Append procedure (within a single transaction):

  1. Acquire advisory lock: SELECT pg_advisory_xact_lock(0x56435041).
  2. Read the last entry: SELECT chain_position, entry_hash FROM vcp_audit_log ORDER BY chain_position DESC LIMIT 1.
  3. Compute chain_position as last.chain_position + 1 (or 1 if no entries exist).
  4. Compute entry_hash using AuditChainBuilder.compute_entry_hash().
  5. Insert the new row with all fields including previous_hash, entry_hash, and chain_position.
  6. Commit. The advisory lock is released automatically at transaction end.

Query operations: Support filtering by session hash, bundle hash, issuer hash, verification result, and time range (since/until). Results are ordered by chain_position ASC with limit/offset pagination.

Range verification: verify_chain_range(pool, start_position, end_position) loads entries in the specified range and delegates to AuditChainBuilder.verify_chain().

8. Verification Check Order

When a bundle is verified, the audit entry records which checks passed. The canonical check order for a fully valid bundle is:

size, schema, signature, attestation, hash, temporal, replay, budget, scope, revocation

For partial failures, the checks before the failing step are recorded. The extended check order (used for finer-grained error mapping) is:

size, schema, issuer, signature, auditor, attestation, hash,
nbf, exp, timestamp, replay, tokens, budget, scope, revoked

9. Timestamp Format

All timestamps in audit entries use RFC 3339 UTC format with a trailing Z:

2026-02-28T14:30:00.000000Z

Naive datetime values (without timezone) are treated as UTC and formatted with an appended Z. Timezone-aware values are converted to UTC before formatting, with +00:00 replaced by Z.
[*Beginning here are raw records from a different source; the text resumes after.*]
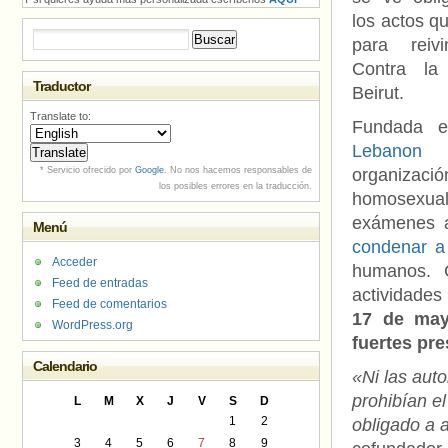
los actos qu
Buscar:
para reiv
Contra la
Traductor
Beirut.
Translate to:
Fundada 
Lebanon
* Servicio ofrecido por
Google
. No nos hacemos responsables de
organizació
los posibles errores en la traducción.
homosexual
exámenes a
Menú
condenar a
Acceder
humanos. C
Feed de entradas
actividades
Feed de comentarios
17 de may
WordPress.org
fuertes pr
Calendario
«Ni las aut
prohibían el
L
M
X
J
V
S
D
1
2
obligado a a
3
4
5
6
7
8
9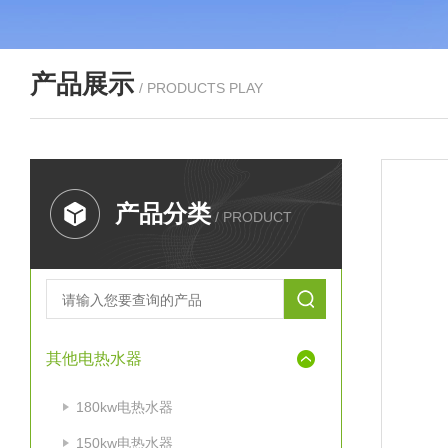
产品展示
/ PRODUCTS PLAY
产品分类
/ PRODUCT
其他电热水器
180kw电热水器
150kw电热水器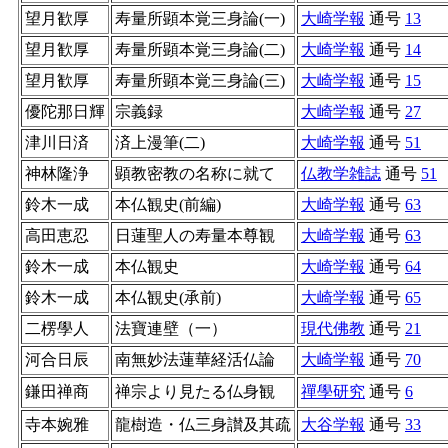
望月歓厚
寿量所顕本覚三身論(一)
大崎学報
通号
13
望月歓厚
寿量所顕本覚三身論(二)
大崎学報
通号
14
望月歓厚
寿量所顕本覚三身論(三)
大崎学報
通号
15
優陀那日輝
宗義録
大崎学報
通号
27
津川日済
済上漫筆(二)
大崎学報
通号
51
神林隆浄
顕教密教の名称に就て
仏教学雑誌
通号
51
鈴木一成
本仏観史(前編)
大崎学報
通号
63
高田恵忍
日蓮聖人の寿量本尊観
大崎学報
通号
63
鈴木一成
本仏観史
大崎学報
通号
64
鈴木一成
本仏観史(承前)
大崎学報
通号
65
二楞學人
法寶連壁（一）
現代佛教
通号
21
河合日辰
南無妙法蓮華経活仏論
大崎学報
通号
70
鎌田禅商
禅宗より見たる仏身観
禪學研究
通号
6
寺本婉雅
龍樹造・仏三身讃及其疏
大谷学報
通号
33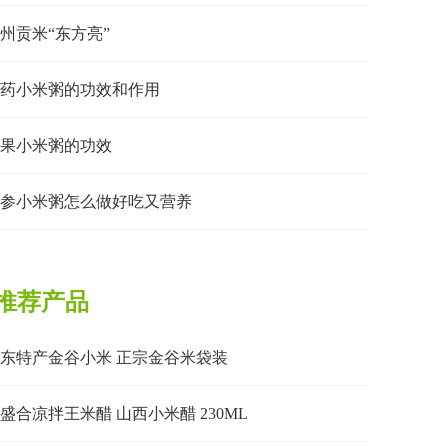
州贡米“东方亮”
药小米粥的功效和作用
果小米粥的功效
参小米粥怎么做好吃又营养
推荐产品
东特产金谷小米 正宗金谷米袋装
盛合凉拌王米醋 山西小米醋 230ML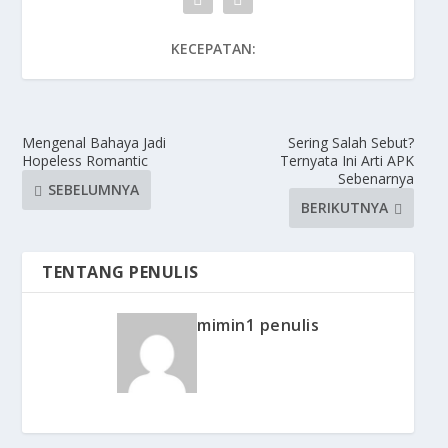
KECEPATAN:
Mengenal Bahaya Jadi
Sering Salah Sebut?
Hopeless Romantic
Ternyata Ini Arti APK
Sebenarnya
SEBELUMNYA
BERIKUTNYA
TENTANG PENULIS
mimin1 penulis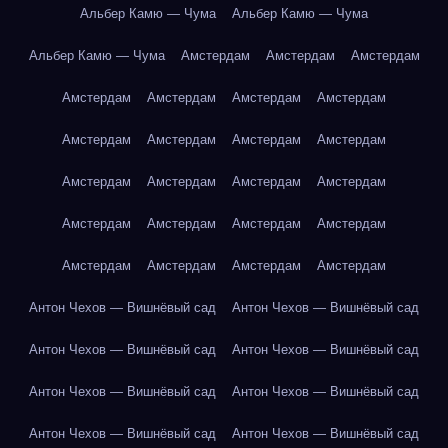
Альбер Камю — Чума
Альбер Камю — Чума
Альбер Камю — Чума
Амстердам
Амстердам
Амстердам
Амстердам
Амстердам
Амстердам
Амстердам
Амстердам
Амстердам
Амстердам
Амстердам
Амстердам
Амстердам
Амстердам
Амстердам
Амстердам
Амстердам
Амстердам
Амстердам
Амстердам
Амстердам
Амстердам
Амстердам
Антон Чехов — Вишнёвый сад
Антон Чехов — Вишнёвый сад
Антон Чехов — Вишнёвый сад
Антон Чехов — Вишнёвый сад
Антон Чехов — Вишнёвый сад
Антон Чехов — Вишнёвый сад
Антон Чехов — Вишнёвый сад
Антон Чехов — Вишнёвый сад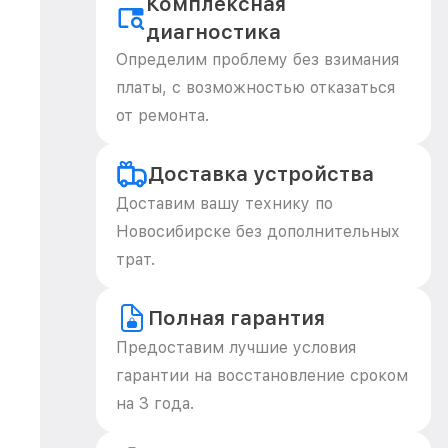
Комплексная
диагностика
Определим проблему без взимания
платы, с возможностью отказаться
от ремонта.
Доставка устройства
Доставим вашу технику по
Новосибирске без дополнительных
трат.
Полная гарантия
Предоставим лучшие условия
гарантии на восстановление сроком
на 3 года.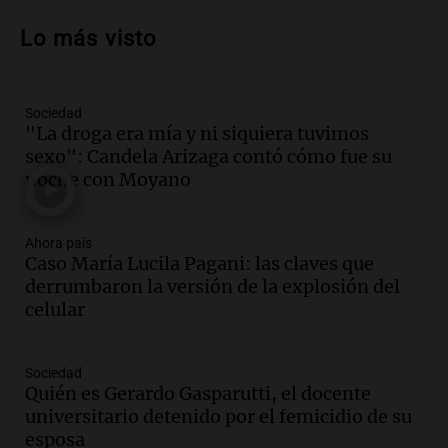
propiedad privada y cuestionamientos a
Lo más visto
la soberanía digital en Argentina
Panorama Federal
Episodios
Sociedad
Audio.
Mendoza se prepara para un fin
"La droga era mía y ni siquiera tuvimos
de semana helado y ciudadanos
sexo": Candela Arizaga contó cómo fue su
marchan contra reforma de tierras
noche con Moyano
Panorama Federal
Episodios
Ahora país
Audio.
El "Mono" de Kapanga
Caso María Lucila Pagani: las claves que
adelantó su show en Rosario.
derrumbaron la versión de la explosión del
Viva la Radio Rosario
celular
Episodios
Audio.
Condenan a tres años de prisión
Sociedad
en suspenso a hombre por simular robo
Quién es Gerardo Gasparutti, el docente
de recaudación en San Luis
universitario detenido por el femicidio de su
Panorama Federal
esposa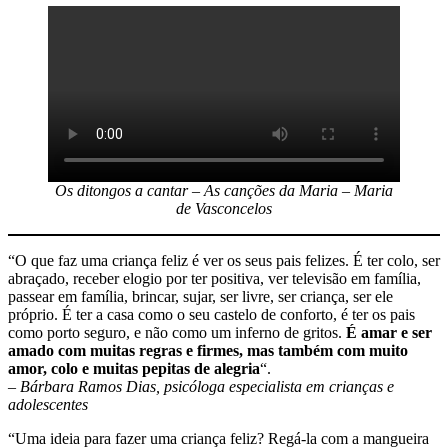
Os ditongos a cantar – As canções da Maria – Maria
de Vasconcelos
“O que faz uma criança feliz é ver os seus pais felizes. É ter colo, ser
abraçado, receber elogio por ter positiva, ver televisão em família,
passear em família, brincar, sujar, ser livre, ser criança, ser ele
próprio. É ter a casa como o seu castelo de conforto, é ter os pais
como porto seguro, e não como um inferno de gritos.
É amar e ser
amado com muitas regras e firmes, mas também com muito
amor, colo e muitas pepitas de alegria
“.
– Bárbara Ramos Dias, psicóloga especialista em crianças e
adolescentes
“Uma ideia para fazer uma criança feliz? Regá-la com a mangueira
10. Security Considerations

  • Advisory lock scope: The pg_advisory_xact_lock is transaction-scoped. If the transaction is long-running, it blocks other audit writes. Implementations SHOULD keep audit transactions short (under 100ms).
  • Hash algorithm migration: The current implementation uses SHA-256. If migration to a different algorithm becomes necessary, a new column (entry_hash_v2) can be added alongside the existing column, with both maintained during a transition period.
  • Diagnostic level in production: The content_preview field at diagnostic level contains raw bundle content. This level MUST NOT be enabled in production environments as it violates the privacy preservation requirement.
  • Chain gaps: If entries are lost (e.g., due to storage failure), the chain cannot be verified across the gap. Implementations SHOULD alert on chain gaps and maintain secondary audit mechanisms (e.g., structured logs) as a fallback.

11. Conformance

An implementation conforms to VCP SS12 if it:

  1. Computes entry hashes using the exact algorithm in Section 4.2.
  2. Stores all 15 hash fields and does not omit any from the hash computation.
  3. Implements chain verification per Section 5.1.
  4. Uses the privacy hash function from Section 6 for all identifier fields.
  5. Supports at least one storage backend (in-memory or PostgreSQL).
  6. Enforces append-only semantics -- no update or delete operations on stored entries.
  7. Respects audit level boundaries -- does not store diagnostic-level fields at lower levels.

12. Changelog

Version Date Changes
1.0.0 2026-02-28 Initial stable release. SHA-256 hash chain with 15 fields, PostgreSQL and in-memory backends, four audit levels.